The state of care

Nursing Quality of care

Aspects of poor nursing care have been well documented concerning care home and hospitals  in the UK , Australia and USA (Vladeck 1989, Robb 1967, Newton). Involving neglect of pressure care and failure to feed patients. Whilst good care does exist, poor care continues .

Why is this so? Nursing is a caring profession surely? Or has it been overtaken by the Darwin principle of survival of the fittest? It depends what “fit “ means; does it mean the most caring or the one who gains the most accolades for the best attendance at work or adherence to the manager’s requests? Is anybody who dares to question or raise issues, blocked? Consider Haywood who raised issues in UK but went to press as no satisfaction with internal management. She was removed from register but reinstated following an appeal.

There is also the business orientation of universities in many countries (Popenici 2012) which has implications for the award of registration to students. Is there an emphasis on passing assignments ? It is possible. There are also implications of society at large. Of how much a priority is care? The Government here in the UK has chosen to focus upon the issue of poor care following numerous newspaper reports. Yet sadly, the occurrence of poor care was highlighted many years before in many countries.
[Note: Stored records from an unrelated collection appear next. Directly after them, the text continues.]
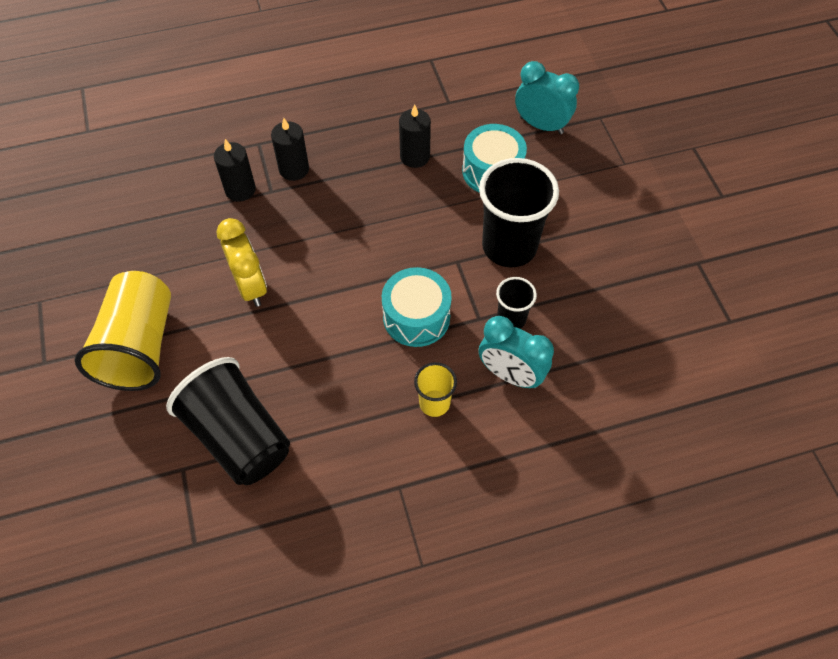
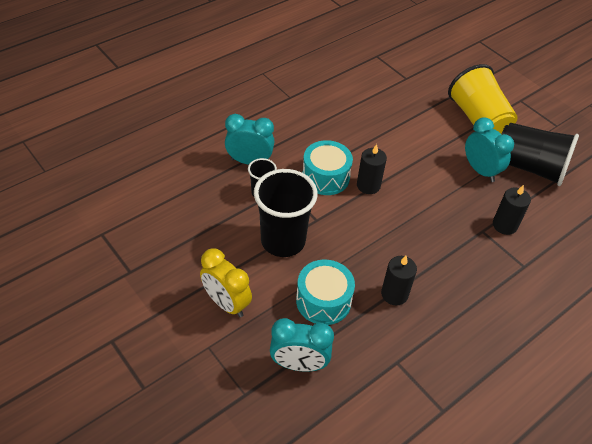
camera: 155 degrees right, 10 degrees down
black cup [166,357,290,485] -> black cup moved to [502,123,579,186]
yellow clock [216,218,267,307] -> yellow clock moved to [200,248,252,317]
black candle [271,118,309,181] -> black candle moved to [357,144,387,194]
yellow cup [414,362,457,417] -> none
none -> turquoise clock [465,117,514,182]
Does poor care continue because all nurses have different priorities? Does it depend upon how nurses are educated? In the UK all nurses are now educated at degree level. Yet what the degree consists of, is open to interpretation by different universities. In all countries, we have care assistants largely delivering what once was the nurses role. Training now in the England, is based on Skills for Care but even that is open to interpretation. Prior their training differed in each hospital or care home. In all 3 countries, care assistants do not have to be registered. This means they are free to work elsewhere if they do anything wrong. Unless a good manager tells the truth. Students too are implicated. Some research does indicate that students are afraid to raise issues  due to conformity but it is  a small study(Levett-Jones, Lathlean 2009  ). Is it the same in the USA or Australia? The difference in healthcare fields is also a factor. Nursing homes/ hospitals do differ in USA to the UK.

Such factors are addressed within the book “The Commodity of Care”, Choir Press due out July.

A large conclusion which surprised myself, is the political influence (neoliberalism) upon care and how issues extend way way beyond the staff at the side of the patient.